To ask someone to separate from their dog was not lawful, she said. “You wouldn’t take a cane away from a blind person and a dog is the same thing.” Such cases were upsetting for the person concerned, who should expect to be treated fairly and equally.
Reid says she encountered a similar poor reception at the same bakery more than a decade ago, but that her decision to visit this time was unrelated to that. She says she ventured in on the spur of the moment and that she has no idea if the store was still under the same ownership. “I thought after 13 years it would be all good.”
The previous time that she was asked to leave she put it down to ignorance, with staff not understanding the law. She did not complain publicly about her treatment then, but this time she says she felt the attitude she encountered was very condescending.
“It’s a personal thing for me in terms of wanting to follow this through,” she says. “For me as a person, and also for standing up for people with differences everywhere.”
The couple confirmed to the Flagstaff they had been in the bakery for around 20 years.
They said they had seen Reid browsing the store in the past couple of years. She says she has not been there with a guide dog in recent years and cannot remember visiting. The couple told the Flagstaff they had to get on with their work, adding: “The lady can come back now”

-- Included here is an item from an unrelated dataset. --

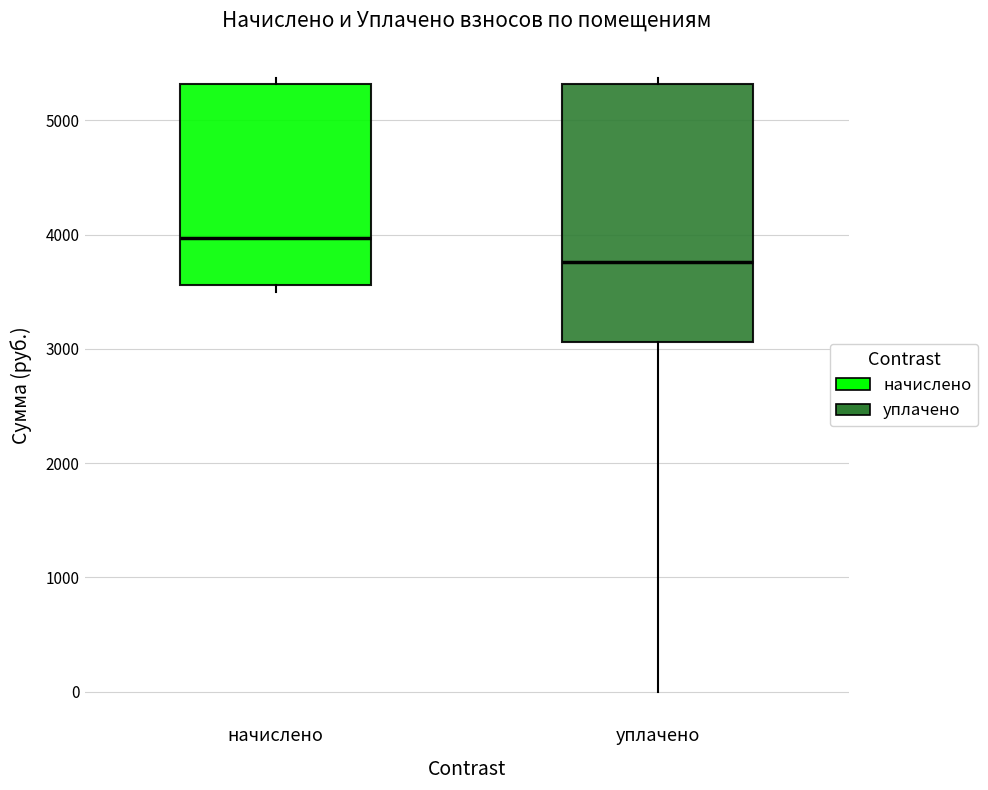

Reading left to right, transcribe this box plot: for each box, give where its median line is, the range the box spans, and where its two whiskers end, as read against the y-axis. The values are not printed on the chart, so give them approximately, as read against the axis.

начислено: median 4000, box 3600 to 5300, whiskers 3500 to 5400
уплачено: median 3800, box 3100 to 5300, whiskers 0 to 5400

Reid says she would not want to. The mother of a 19-year-old university student, who is herself studying psychology at AUT, says she does not want to be seen as a victim and neither should she have to be a crusader, but bad attitudes need to change.
Reid lost her sight due to a brain tumour at the age of 11. She has no vision from her right eye, while that from her left eye is comparable to “looking down a straw”.
Generally, she is treated well, she says, singling out the bakery’s near neighbour in the Hauraki shopping strip, the Village Butcher, as being particularly welcoming to her and Romy.
Food smells appeal to the thoroughly trained dog, her third from Guide Dog Services, making Reid joke in retrospect that being taken out of the bakery probably left Romy just as upset as her, thinking: “Mum, where’s the pie?”